Персонажей романа довольно скоро начинаешь не любить — не исключаю, что кто-то из читателей невзлюбит их сразу. Они неприятные, жалкие какие-то, да что уж тут — поганенькие. Но при всей этой нелюбви постоянно испытываешь к ним еще какие-то чувства. Прежде всего, интерес. Неожиданно оказываешься вовлеченным в их мелкие и неприятные дела, что и рождает чувство заинтересованности и сопричастности.
Вот, к примеру, главный герой Лазарь Гойхман — чистый и беспримесный гад, хотя еще, скорее, гаденыш. Во время основных событий ему пятнадцать-шестнадцать лет. Он все время суетится, что-то просчитывает, выстраивает, вступает в отношения и получает по морде. Довольно типичный, надо сказать, случай. На протяжении всего романа остается непонятным, вокруг чего происходит суета, вокруг чего создается напряжение, которое держит читателя в постоянном тонусе и ожидании.
Может быть, это напряжение и создает силу романа, связь между читателем и персонажами, которую невозможно разорвать, несмотря на очевидную антипатию, которую они вызывают. Впрочем, постепенно понимаешь, что неприятные, жалкие и прочие персонажи просто очень живые. Живые люди, которые живут в нечеловеческих условиях и стараются выжить. Антипатия провоцирует эмпатию, напряжение — сопряжение, и, чтобы перестать жонглировать словами, надо прямо сказать, что роман ассоциируется у меня со словом «раздражение». Его герои раздражают, его текст раздражает, а в конце больше всех раздражает читатель, который, несмотря на раздражение, не может оторваться от текста и следит за всеми этими, так сказать, героями, каждый из которых себе на уме и разыгрывает свою шахматную партию.
Непонятны правила, по которым они играют, и их ближайшие цели, но все время ждешь, когда же все эти частные партии сольются в одну общую. Это происходит, но как-то уж слишком внезапно, буквально на последних пяти страницах: все концы связываются в один узел, который тут же решительно разрубается.

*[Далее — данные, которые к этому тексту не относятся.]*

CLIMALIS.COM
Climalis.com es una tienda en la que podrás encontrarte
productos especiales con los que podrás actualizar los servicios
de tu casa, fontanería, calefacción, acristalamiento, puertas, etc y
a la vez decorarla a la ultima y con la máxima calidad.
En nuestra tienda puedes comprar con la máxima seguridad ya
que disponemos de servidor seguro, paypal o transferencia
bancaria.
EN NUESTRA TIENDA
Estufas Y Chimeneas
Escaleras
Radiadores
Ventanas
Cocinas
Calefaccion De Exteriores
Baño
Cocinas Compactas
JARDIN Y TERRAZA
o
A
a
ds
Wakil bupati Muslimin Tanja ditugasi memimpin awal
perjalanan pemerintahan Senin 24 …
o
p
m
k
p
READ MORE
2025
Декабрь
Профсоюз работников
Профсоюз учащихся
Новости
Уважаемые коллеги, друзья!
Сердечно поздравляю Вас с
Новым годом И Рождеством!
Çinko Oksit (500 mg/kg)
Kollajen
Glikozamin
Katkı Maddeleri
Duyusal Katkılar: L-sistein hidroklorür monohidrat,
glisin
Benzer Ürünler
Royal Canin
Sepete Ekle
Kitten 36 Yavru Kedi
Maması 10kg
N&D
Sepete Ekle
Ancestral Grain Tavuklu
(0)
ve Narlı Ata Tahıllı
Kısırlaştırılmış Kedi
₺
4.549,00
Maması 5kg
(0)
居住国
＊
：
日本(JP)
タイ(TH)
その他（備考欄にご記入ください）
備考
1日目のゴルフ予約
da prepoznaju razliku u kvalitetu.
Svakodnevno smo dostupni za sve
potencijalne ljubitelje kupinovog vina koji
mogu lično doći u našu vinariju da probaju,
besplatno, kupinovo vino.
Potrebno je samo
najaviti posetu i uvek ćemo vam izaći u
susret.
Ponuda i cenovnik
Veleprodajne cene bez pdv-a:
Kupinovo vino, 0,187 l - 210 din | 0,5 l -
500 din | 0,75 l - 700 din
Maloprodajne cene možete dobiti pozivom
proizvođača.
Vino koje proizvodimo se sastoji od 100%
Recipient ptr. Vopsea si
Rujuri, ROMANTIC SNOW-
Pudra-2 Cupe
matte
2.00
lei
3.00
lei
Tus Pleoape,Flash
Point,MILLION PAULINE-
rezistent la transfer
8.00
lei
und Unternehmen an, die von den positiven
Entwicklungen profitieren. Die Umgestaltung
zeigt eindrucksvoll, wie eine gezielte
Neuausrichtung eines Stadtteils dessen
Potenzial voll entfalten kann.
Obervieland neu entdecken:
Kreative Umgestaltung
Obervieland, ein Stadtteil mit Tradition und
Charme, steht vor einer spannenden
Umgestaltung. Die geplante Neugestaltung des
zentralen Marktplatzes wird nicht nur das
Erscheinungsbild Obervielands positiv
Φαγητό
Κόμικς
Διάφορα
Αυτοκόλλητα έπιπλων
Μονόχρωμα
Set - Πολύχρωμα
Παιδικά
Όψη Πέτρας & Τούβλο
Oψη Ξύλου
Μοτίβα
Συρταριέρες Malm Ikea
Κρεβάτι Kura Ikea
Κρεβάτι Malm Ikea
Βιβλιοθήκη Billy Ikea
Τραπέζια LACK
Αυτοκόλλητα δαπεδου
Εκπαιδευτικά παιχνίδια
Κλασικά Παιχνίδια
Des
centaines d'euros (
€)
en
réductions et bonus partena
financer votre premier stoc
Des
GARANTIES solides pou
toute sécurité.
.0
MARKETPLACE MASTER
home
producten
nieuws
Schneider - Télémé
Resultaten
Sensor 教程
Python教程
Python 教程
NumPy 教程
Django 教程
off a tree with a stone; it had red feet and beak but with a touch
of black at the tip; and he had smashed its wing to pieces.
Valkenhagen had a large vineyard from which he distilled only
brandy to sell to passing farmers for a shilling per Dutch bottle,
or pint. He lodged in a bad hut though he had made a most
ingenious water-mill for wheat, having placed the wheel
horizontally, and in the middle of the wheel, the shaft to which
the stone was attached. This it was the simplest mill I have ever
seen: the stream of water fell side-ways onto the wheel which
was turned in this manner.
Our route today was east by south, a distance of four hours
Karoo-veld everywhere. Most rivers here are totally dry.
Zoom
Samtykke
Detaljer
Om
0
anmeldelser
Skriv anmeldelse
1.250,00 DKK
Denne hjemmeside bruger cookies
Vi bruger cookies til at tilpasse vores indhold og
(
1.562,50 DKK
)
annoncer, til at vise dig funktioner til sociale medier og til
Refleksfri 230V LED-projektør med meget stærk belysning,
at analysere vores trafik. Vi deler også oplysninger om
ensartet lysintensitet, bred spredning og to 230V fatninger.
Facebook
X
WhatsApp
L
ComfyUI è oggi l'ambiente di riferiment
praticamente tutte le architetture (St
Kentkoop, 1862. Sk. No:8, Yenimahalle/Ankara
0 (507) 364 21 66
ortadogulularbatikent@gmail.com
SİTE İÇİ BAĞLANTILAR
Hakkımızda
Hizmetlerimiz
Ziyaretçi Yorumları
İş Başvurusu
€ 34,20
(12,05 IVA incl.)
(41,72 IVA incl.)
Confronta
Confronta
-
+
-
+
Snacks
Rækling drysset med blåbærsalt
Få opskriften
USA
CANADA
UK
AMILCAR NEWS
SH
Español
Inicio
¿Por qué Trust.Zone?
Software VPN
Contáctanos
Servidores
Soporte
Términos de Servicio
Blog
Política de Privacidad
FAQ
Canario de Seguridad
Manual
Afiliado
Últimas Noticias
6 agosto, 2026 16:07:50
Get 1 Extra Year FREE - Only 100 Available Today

На последней странице появляется и слово «искальщик», оно прорывается в речи главного героя, хотя и не имеет прямого отношения к делу. Зато последний абзац объясняет название вполне убедительно: «На тот момент передо мной остался ряд вопросов. Я шел и представлял, как буду нести их по всей своей дальнейшей жизни. Как буду искать ответы. Причем без помощи других людей. И как найду…»
Название рифмуется и с последним абзацем, и с первой фразой, которую я привел выше, и таким образом закольцовывает роман. Интересно, что название придумано не Маргаритой Хемлин, а ее сестрой-близнецом Аллой, которая и склеивала, и доводила этот текст до окончательного его вида. За что ей можно сказать огромное спасибо, потому что без ее усилий новая встреча с Маргаритой не состоялась бы.
И все-таки в этом романе автор, завершив сюжет, оставляет и герою, и читателю вопросы — и это прямо сказано в последнем абзаце.
Чего дальше ждать читателю? И ждать ли? Бог весть.